Alston XII 709.
Rare. ESTC records BL, Bodley and St Andrews [this is not in the online catalogue and may be a confusion with Aberdeen] only in the U.K.; Indiana State (in the Cordell Dictionary collection) only in the USA. WorldCat adds a copy at Aberdeen University. Allston adds four copies in European libraries (including the Bibliotheque Nationale).
Thomas Nugent’s (c.1700-1772) New Pocket Dictionary - “for the use of Schools and private Gentlemen” - was published by Charles and Edward Dilly on Thursday 13th August 1767 prices at 3s “bound and clasped” (see the advertisement in the London Evening Post). Nugent explains the advantage of this compact dictionary in his preface: “by the smallness of its size the following repository of words is become portable to Learners of both Languages [English and French], by which means they can have an easier recourse to it, so often as anything occurs in conversation or reading, with which they are unacquainted. The smallness of the size renders it also of easy purchase, and proper on that accounts in Schools, where Dictionaries of large bulk an expense are become a burden” (A2r). On the composition of the dictionary he notes that, “recourse has been had to the best Dictionaries, French and English, particularly to that of the Royal Academy, which is justly looked upon as the Standard of the French tongue; yet we have take the liberty to insert a few words not adopted by that learned body, where the particular energy of force of expression, seemed to justify the use (A2v). Nugent’s dictionary was repeatedly re-printed into the 20th-century (Alston records a fiftieth edition in 1882 and a London edition of 1990).

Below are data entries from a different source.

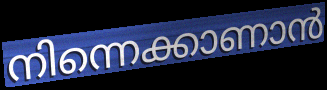
നിന്നെക്കാണാൻ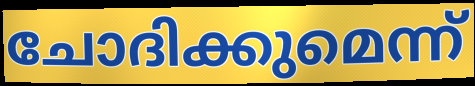
ചോദിക്കുമെന്ന്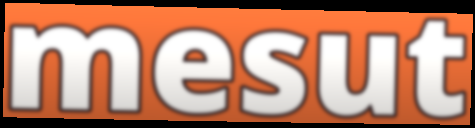
mesut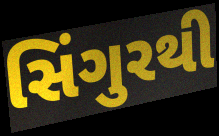
સિંગુરથીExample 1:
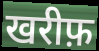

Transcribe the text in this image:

खरीफ़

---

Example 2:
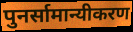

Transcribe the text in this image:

पुनर्सामान्यीकरण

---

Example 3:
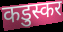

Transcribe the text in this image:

कडुस्कर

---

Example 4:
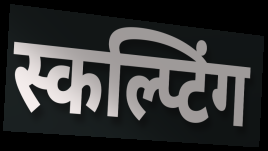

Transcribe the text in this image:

स्कल्प्टिंग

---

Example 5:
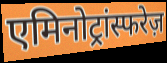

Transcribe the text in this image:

एमिनोट्रांस्फरेज़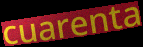
cuarentaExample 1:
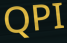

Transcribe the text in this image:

QPI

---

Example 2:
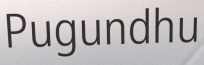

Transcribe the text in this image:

Pugundhu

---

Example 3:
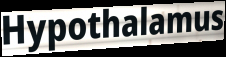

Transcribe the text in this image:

Hypothalamus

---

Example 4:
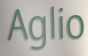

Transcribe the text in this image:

All of the early editions are scarce. The first edition is also the only edition which is the sole product of Thomas Nugent – the following 1770 Dublin edition is “corrected and greatly improved by John Astruc” and most of the subsequent editions are edited by J. S. Charrier, French Master to the Royal Academy Portsmouth, who added a supplement of naval and military terms.
This copy is particularly interesting as the English/French volume appears to be in the “clasped” binding which is mentioned in the London Evening Post advertisement; the other volume though has never had a clasp. We know from the manuscript titles on the upper covers that the set is not mixed so it is curious why they are not uniformly bound.